Top marks, though, for those that know the number for the 288 GTO – a mere 272. This isn’t a GTO, however, if it wasn’t abundantly clear from the outrageous design. This Ferrari is a 288 GTO Evoluzione, one of the rarest, fastest and most desirable cars ever to feature the Prancing Horse on it. Including a prototype, just six were produced. This isn’t so much automotive royalty as a four-wheeled deity. 

Though exotic and adventurous for Ferrari at the time, the standard 288 GTO wasn’t going to be competitive in Group B by the mid-1980s. Which shows how mad things were. Handily, the regulations allowed for Evolution models, where just 20 had to be made and could be renewed every year. They allowed for significant improvements to pretty much every aspect of the car so, in preparation for a Group B Circuit series, Ferrari threw everything at the GTO: the turbo V8 was overhauled to produce more than 50 per cent extra power (650hp vs 400hp), carbon bodywork slashed the weight to less than a tonne, and the wild aerodynamic add-ons boosted downforce. Nothing was left on the table in pursuit of another dominant Ferrari GTO.

Alas, it wasn’t to be. Group B was cancelled in May 1986, and the 230mph (!) Evoluzione could never be raced as intended. One car of the 20 had been finished by then, so Ferrari would hardly have been blamed for cutting its losses and leaving it there. Instead, it agreed that Michelotto (later responsible for the F40 LM) would build four more. So five production cars and one prototype, more than 35 years ago – that’s it. 

Even more amazingly, Ferrari invited the media to drive a 288 GTO Evoluzione, despite the fact it would never race and knowing there would be so few. The launch was at Imola, and served as much as anything else to show what Ferrari was capable of at the time when it came to materials like carbon fibre and Kevlar. Lots of the learnings from the Evo would be employed for the common-as-muck (relatively speaking) F40. 

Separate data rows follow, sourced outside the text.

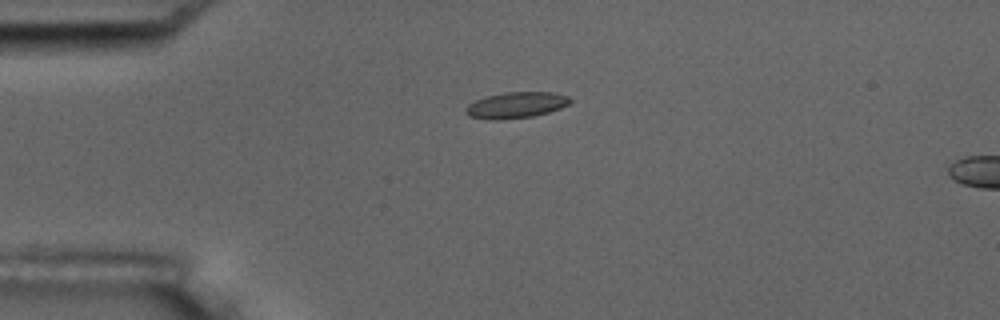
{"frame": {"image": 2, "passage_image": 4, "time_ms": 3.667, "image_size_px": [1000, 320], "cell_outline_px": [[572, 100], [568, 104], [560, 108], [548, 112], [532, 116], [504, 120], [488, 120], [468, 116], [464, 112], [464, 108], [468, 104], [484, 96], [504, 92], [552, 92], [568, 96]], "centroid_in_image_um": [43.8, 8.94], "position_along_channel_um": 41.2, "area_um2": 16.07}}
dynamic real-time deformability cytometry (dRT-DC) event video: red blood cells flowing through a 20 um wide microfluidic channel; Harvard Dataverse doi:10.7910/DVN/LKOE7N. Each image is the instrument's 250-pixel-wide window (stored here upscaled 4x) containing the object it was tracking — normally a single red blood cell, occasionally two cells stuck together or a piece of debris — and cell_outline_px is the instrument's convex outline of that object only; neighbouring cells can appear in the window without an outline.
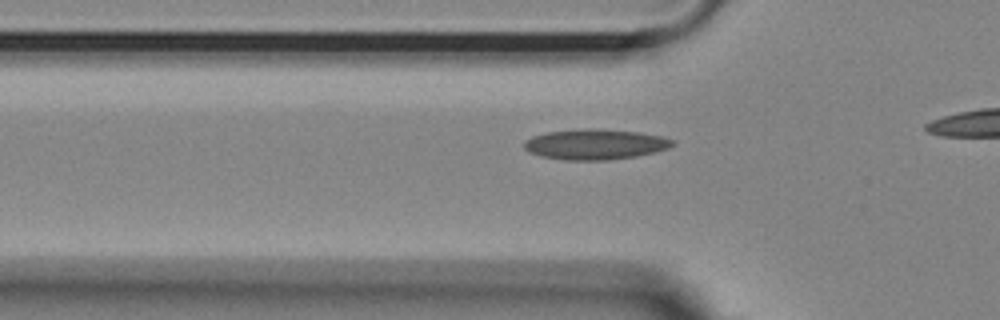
{"species": "Egyptian fruit bat (a non-hibernating species)", "species_latin": "Rousettus aegyptiacus", "temperature_condition": "room temperature", "stored_images_in_passage": 12, "camera_frame_rate_fps": 3000, "um_per_image_px": 0.085, "animal": {"sex": "female"}, "frame": {"image": 1, "passage_image": 6, "time_ms": 1.667, "image_size_px": [1000, 320], "cell_outline_px": [[676, 144], [668, 148], [636, 156], [608, 160], [568, 160], [544, 156], [528, 152], [524, 148], [524, 140], [532, 136], [544, 132], [584, 128], [592, 128], [640, 132], [660, 136], [676, 140]], "centroid_in_image_um": [50.59, 12.25], "position_along_channel_um": 75.2, "area_um2": 26.36}}
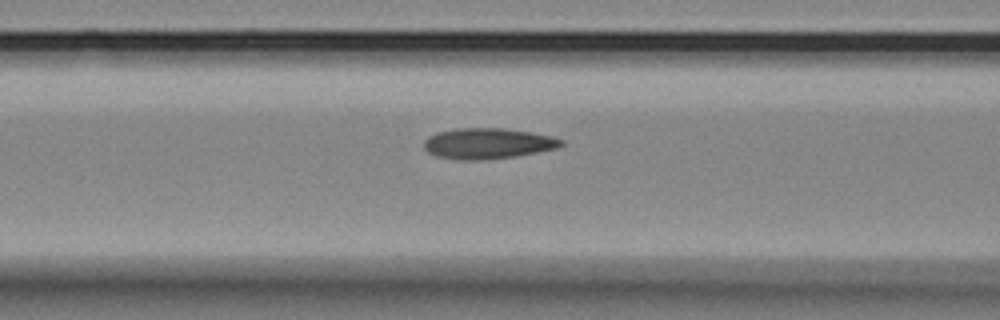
{"frame": {"image": 2, "passage_image": 10, "time_ms": 3.0, "image_size_px": [1000, 320], "cell_outline_px": [[564, 144], [556, 148], [516, 156], [484, 160], [460, 160], [436, 156], [428, 152], [424, 148], [424, 140], [428, 136], [436, 132], [456, 128], [504, 128], [532, 132], [552, 136], [564, 140]], "centroid_in_image_um": [41.44, 12.19], "position_along_channel_um": 125.2, "area_um2": 24.74}}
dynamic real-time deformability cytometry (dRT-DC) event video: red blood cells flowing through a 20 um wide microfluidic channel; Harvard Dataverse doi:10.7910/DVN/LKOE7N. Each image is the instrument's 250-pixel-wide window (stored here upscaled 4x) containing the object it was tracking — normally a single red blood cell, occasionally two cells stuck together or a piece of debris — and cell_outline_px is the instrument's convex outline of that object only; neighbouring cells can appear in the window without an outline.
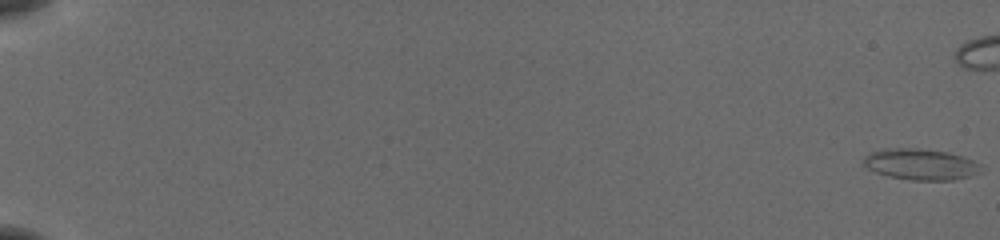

This is the very car driven by the press back in 1987, chassis 79887. One of just three that were made with the circuit spec engine (another version for rallying was also created) and one of just three still in private collections – the ad states the other two are in institutions, surely unlikely to come out. This is also the only road-registered GTO Evoluzione. Some Sunday morning blast that would be. The car after this one, Evoluzione chassis 79888, was sold by RM Auctions last year, though a final sale price wasn’t published. Given everything – the provenance, the rarity, the value of 288 GTOs and the ongoing love for anything Group B-related – this must be into eight figures now. But then if the collection of ultimate Ferraris is missing that final puzzle piece, nothing else is quite going to cut it.